I remember God pointing that out to me back then. I knew this wasn’t something I could push down and not face, like I did everything else in my life. I had to walk through the fire and feel every burning ember, every agonizing flame. Walking through those deep agonizing feelings meant an ultimate healing. It wasn’t me doing the healing. No, God was walking with me through it all, healing me as I went.

Sometimes I hate the deepness of my feelings, the rawness that they bring to me. You’d think I’d be calloused by now, that life wouldn’t feel like a cheese grater on my back. That time would have built up hardness to protect me. God loves me too much. He gave me the option to be numb, but told me what was best. I chose Him. And choosing Him sometimes really hurts. For a time. I hear the end result is amazing though.

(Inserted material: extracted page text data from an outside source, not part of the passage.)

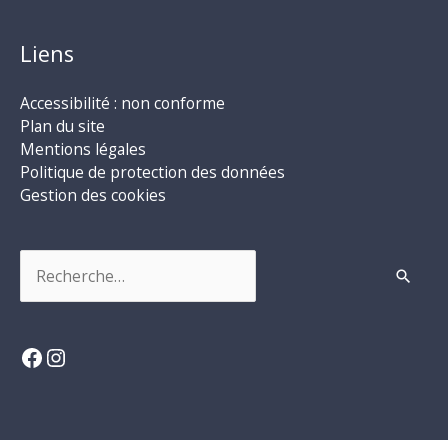
Liens
Accessibilité : non conforme
Plan du site
Mentions légales
Politique de protection des données
Gestion des cookies
Rechercher :
Facebook
Instagram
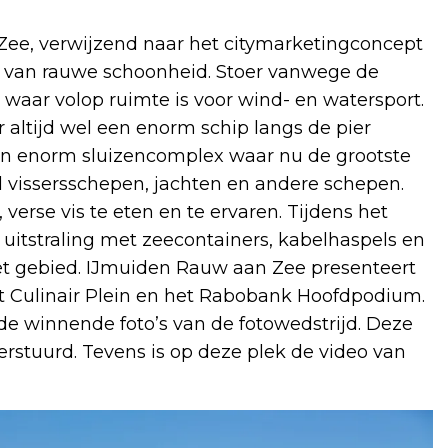
Zee, verwijzend naar het citymarketingconcept
k van rauwe schoonheid. Stoer vanwege de
 waar volop ruimte is voor wind- en watersport.
altijd wel een enorm schip langs de pier
een enorm sluizencomplex waar nu de grootste
 vissersschepen, jachten en andere schepen.
 verse vis te eten en te ervaren. Tijdens het
 uitstraling met zeecontainers, kabelhaspels en
et gebied. IJmuiden Rauw aan Zee presenteert
et Culinair Plein en het Rabobank Hoofdpodium.
t de winnende foto’s van de fotowedstrijd. Deze
stuurd. Tevens is op deze plek de video van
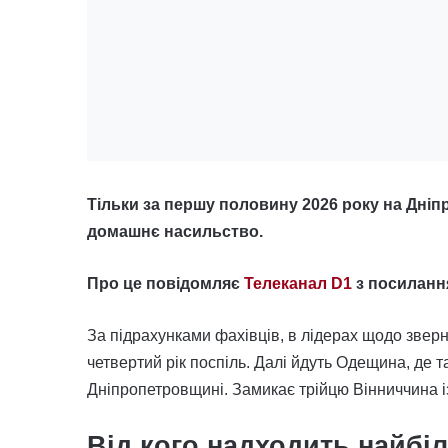
Тільки за першу половину 2026 року на Дні
домашнє насильство.
Про це повідомляє
Телеканал D1
з посиланн
За підрахунками фахівців, в лідерах щодо зве
четвертий рік поспіль. Далі йдуть Одещина, де т
Дніпропетровщині. Замикає трійцю Вінниччина із
Від кого надходить найбі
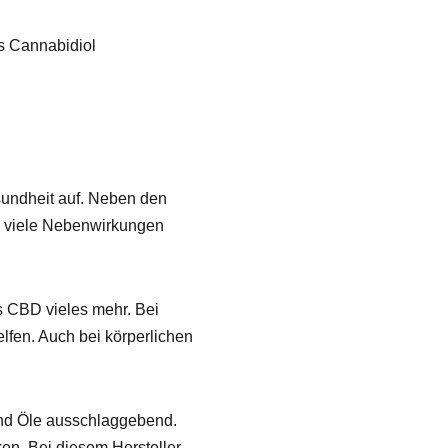
s Cannabidiol
esundheit auf. Neben den
che viele Nebenwirkungen
s CBD vieles mehr. Bei
fen. Auch bei körperlichen
 und Öle ausschlaggebend.
n. Bei diesem Hersteller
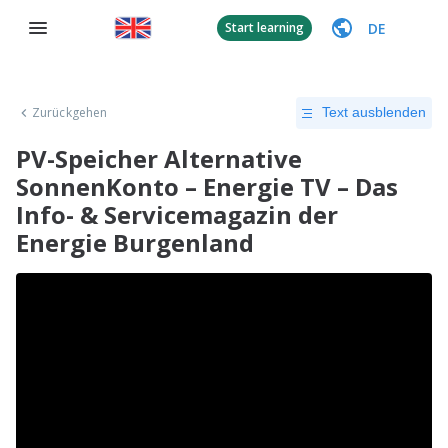
DE
Start learning
Zurückgehen
Text ausblenden
PV-Speicher Alternative
SonnenKonto – Energie TV – Das
Info- & Servicemagazin der
Energie Burgenland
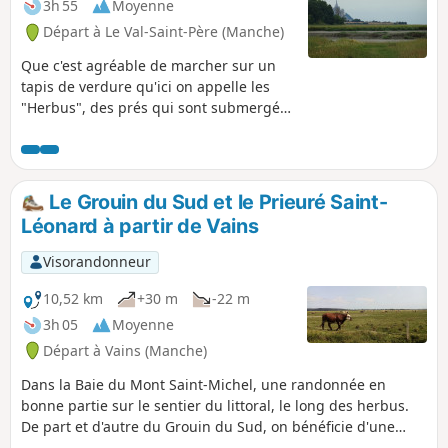
3h 55
Moyenne
Départ à Le Val-Saint-Père (Manche)
Que c'est agréable de marcher sur un
tapis de verdure qu'ici on appelle les
"Herbus", des prés qui sont submergés
aux grandes marées ce qui donne une
saveur salé à l'herbe, nourriture
essentielle des moutons ! En plus, après
la traversée de la charmante bourgade
Le Grouin du Sud et le Prieuré Saint-
de Val-Saint-Père, l'œil est rempli par la
Léonard à partir de Vains
majesté du Mont-Saint-Michel qui se
dresse à l'Ouest entre la Pointe du
Visorandonneur
Grouin du Sud, à droite, et la Pointe de
Roche Torin, à gauche.
10,52 km
+30 m
-22 m
3h 05
Moyenne
Départ à Vains (Manche)
Dans la Baie du Mont Saint-Michel, une randonnée en
bonne partie sur le sentier du littoral, le long des herbus.
De part et d'autre du Grouin du Sud, on bénéficie d'une
superbe vue sur le Mont Saint-Michel et, depuis la pointe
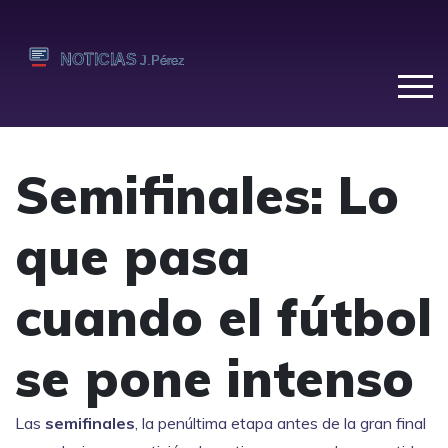
Semifinales: Lo
que pasa
cuando el fútbol
se pone intenso
Las
semifinales
,
la penúltima etapa antes de la gran final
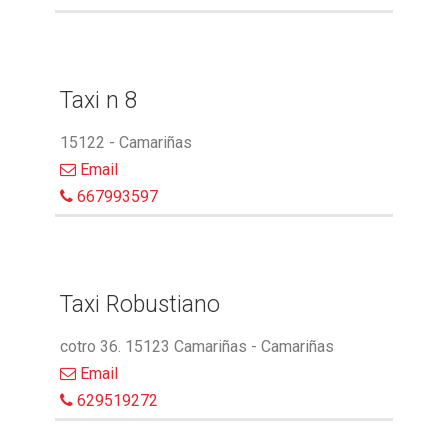
Taxi n 8
15122 - Camariñas
Email
667993597
Taxi Robustiano
cotro 36. 15123 Camariñas - Camariñas
Email
629519272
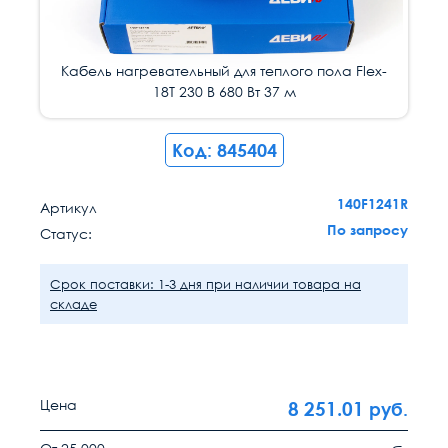
Кабель нагревательный для теплого пола Flex-
18T 230 В 680 Вт 37 м
Код: 845404
140F1241R
Артикул
По запросу
Статус:
Срок поставки: 1-3 дня при наличии товара на
складе
Цена
8 251.01
руб.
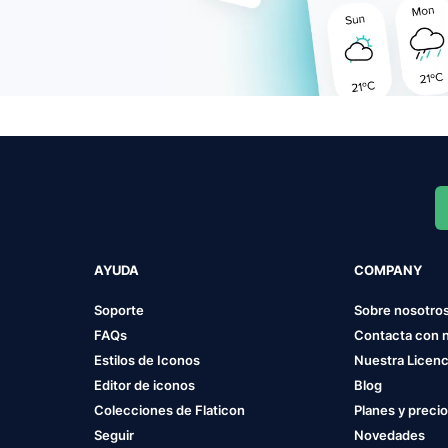
AYUDA
COMPANY
Soporte
Sobre nosotro
FAQs
Contacta con 
Estilos de Iconos
Nuestra Licenc
Editor de iconos
Blog
Colecciones de Flaticon
Planes y preci
Seguir
Novedades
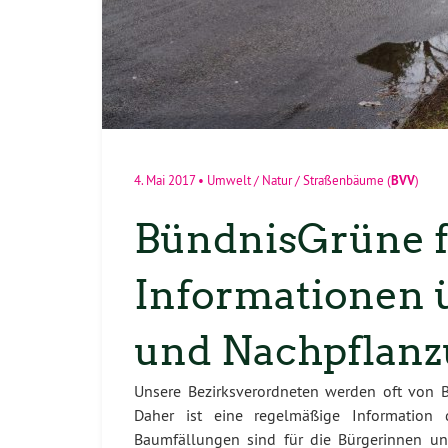
BVV
4. Mai 2017
•
Umwelt / Natur / Straßenbäume
(
)
BündnisGrüne f
Informationen 
und Nachpflan
Unsere Bezirksverordneten werden oft von 
Daher ist eine regelmäßige Information d
Baumfällungen sind für die Bürgerinnen un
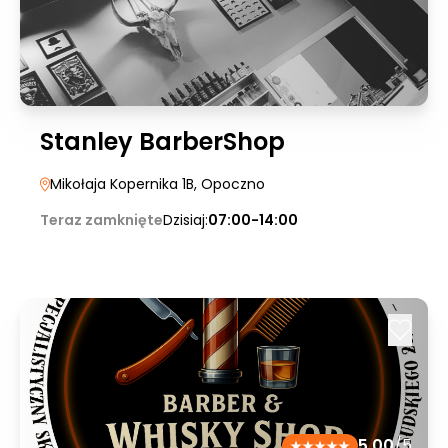
Stanley BarberShop
Mikołaja Kopernika 1B
, Opoczno
Teraz zamknięte
Dzisiaj:
07:00-14:00
5.00
/5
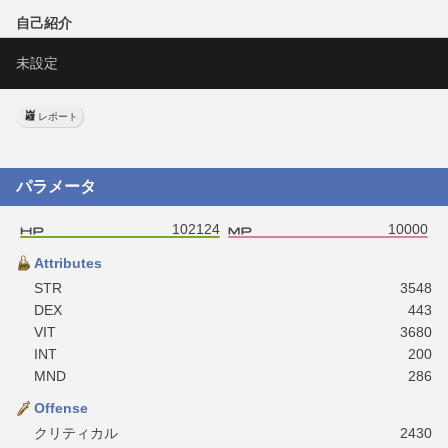
自己紹介
未設定
レポート
パラメータ
102124
10000
Attributes
STR
3548
DEX
443
VIT
3680
INT
200
MND
286
Offense
クリティカル
2430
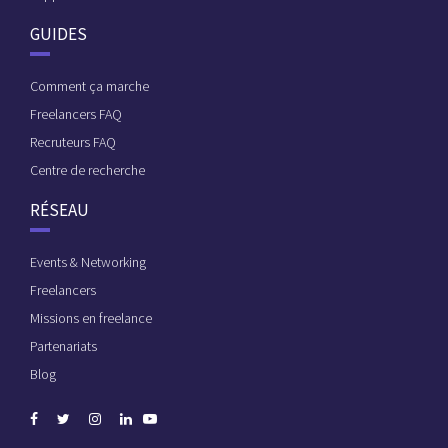
GUIDES
Comment ça marche
Freelancers FAQ
Recruteurs FAQ
Centre de recherche
RÉSEAU
Events & Networking
Freelancers
Missions en freelance
Partenariats
Blog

I chose Him. I chose to stay in His Word and to have my heart stay soft and sensitive. I chose to experience the pain rather to allow sin to numb me. I chose to put my hand in His and go where He takes me. I chose, not knowing what the future would be, not knowing how long the pain would last, knowing this was something I could not handle...but that He could, and would. I chose Him.  That was all I could do. And I still do.

So, numb feelings? Yeah, not so much. Jesus didn’t do it for me. He asked me to do the same for Him, and I did. I do.